▶ AVAILABLE DATA
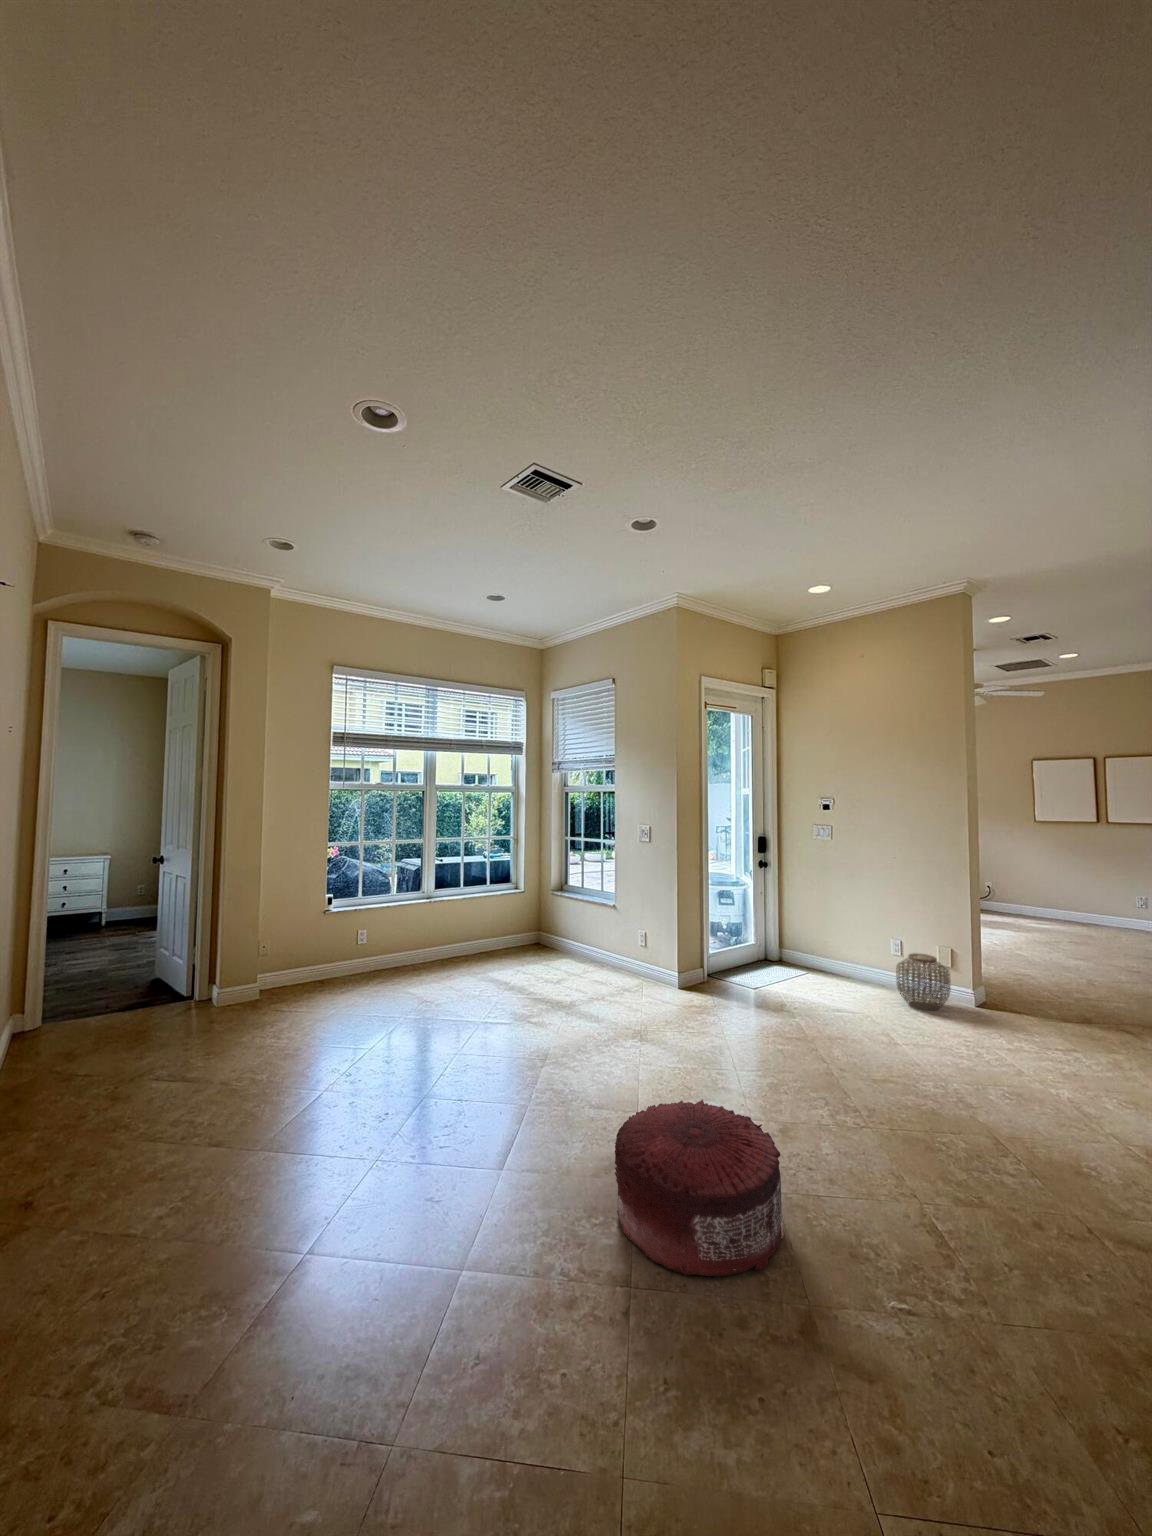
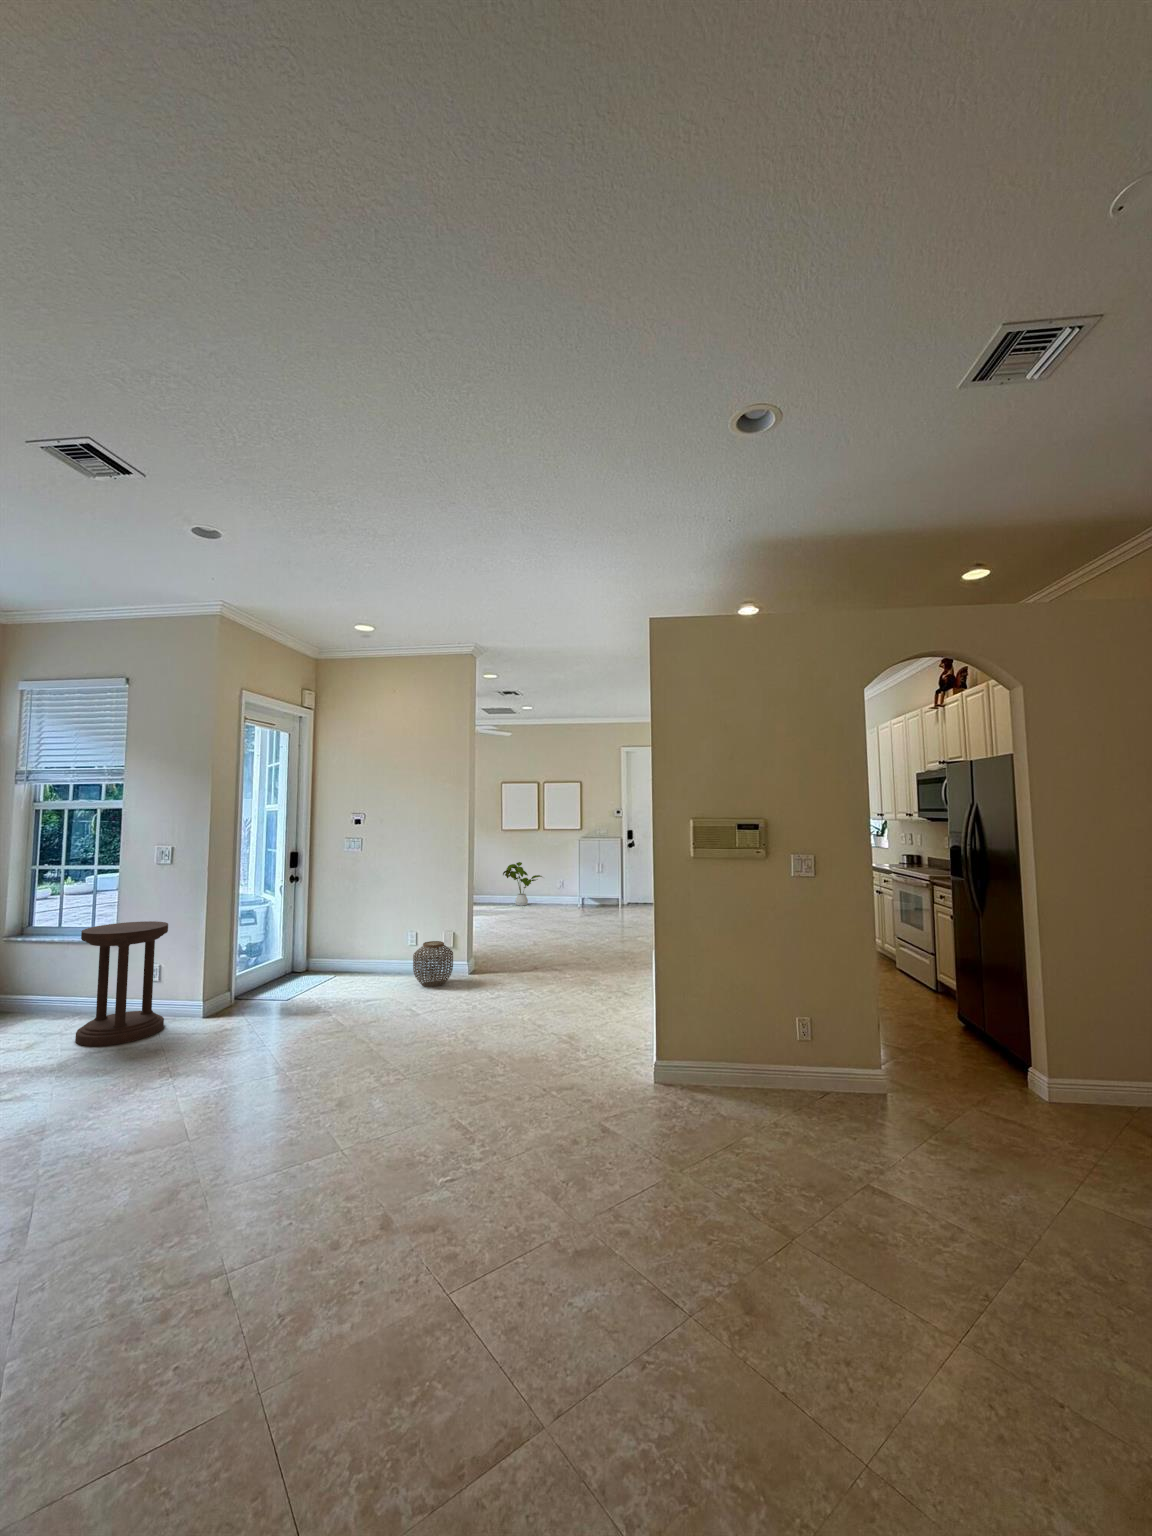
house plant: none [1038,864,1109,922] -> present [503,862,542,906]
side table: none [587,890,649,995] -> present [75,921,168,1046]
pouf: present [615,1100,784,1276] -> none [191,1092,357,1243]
--
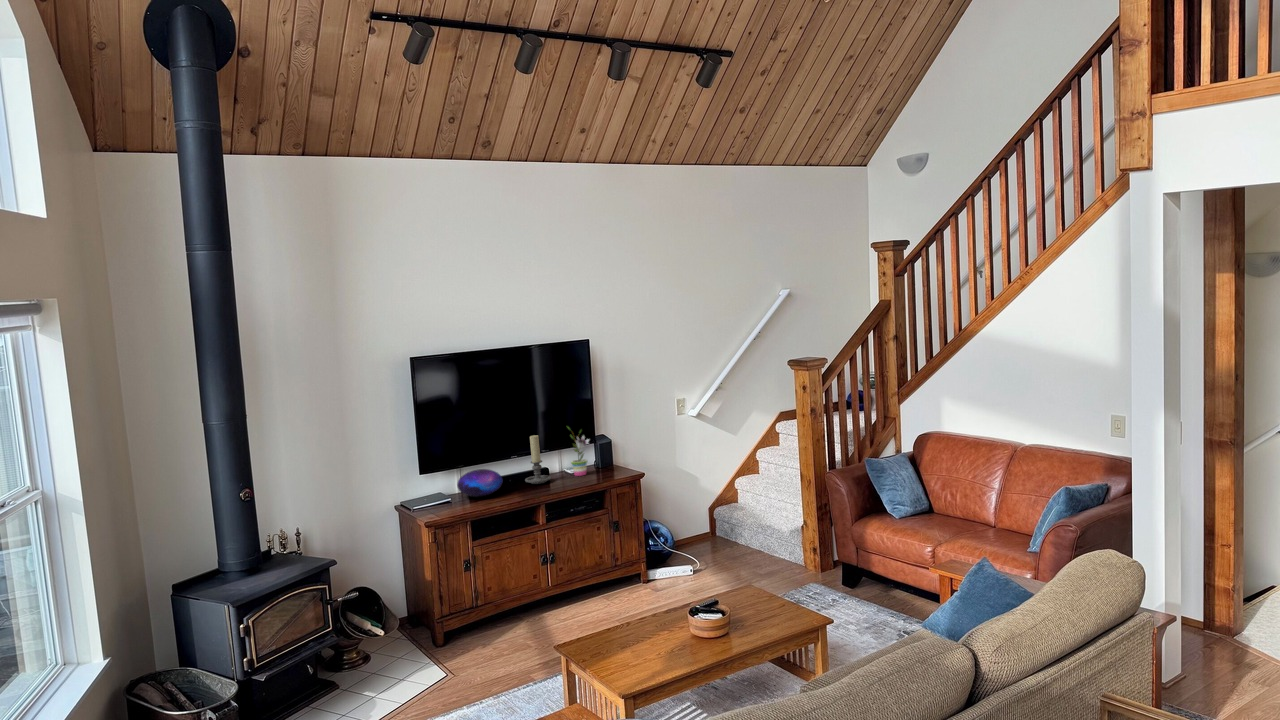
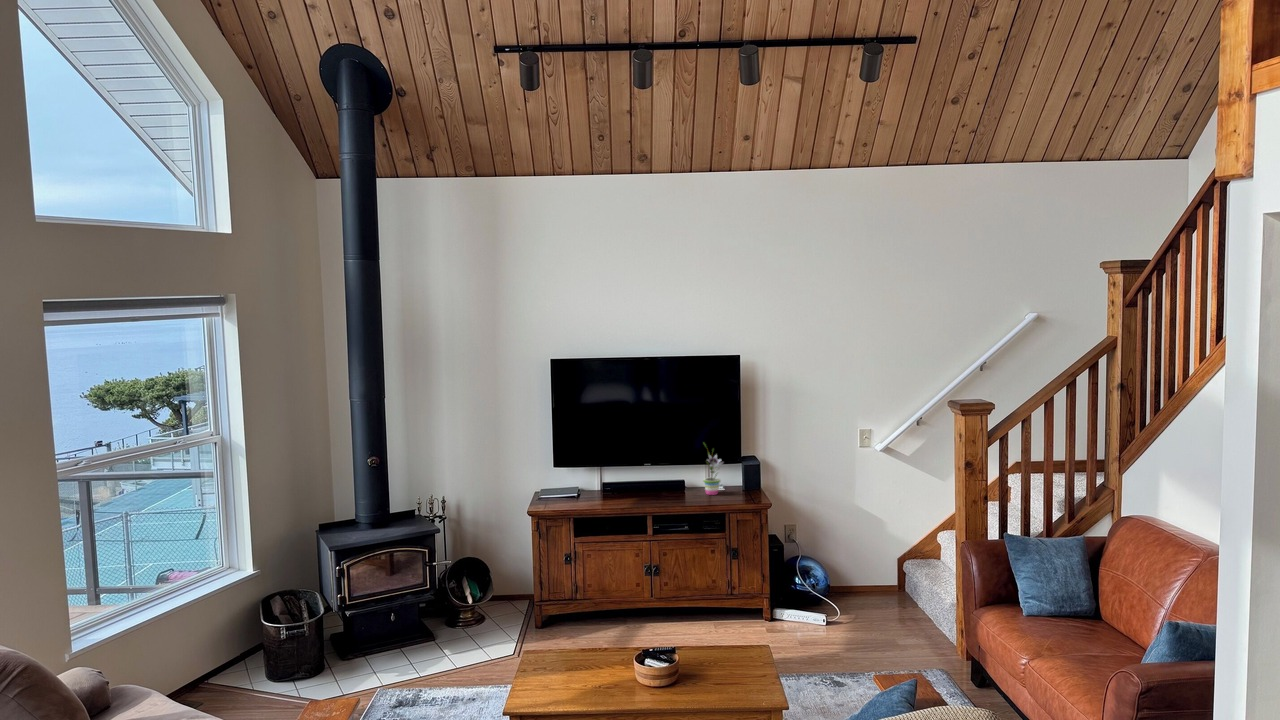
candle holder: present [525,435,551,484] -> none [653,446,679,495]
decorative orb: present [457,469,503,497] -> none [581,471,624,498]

▶ TASK TO COMPLETE
Among the lines above, repeat exactly those from the line with "side table: none" to the line with "pouf: present [615,1100,784,1276]", counting both ends.

▶ RESULT OF THIS EXERCISE
side table: none [587,890,649,995] -> present [75,921,168,1046]
pouf: present [615,1100,784,1276] -> none [191,1092,357,1243]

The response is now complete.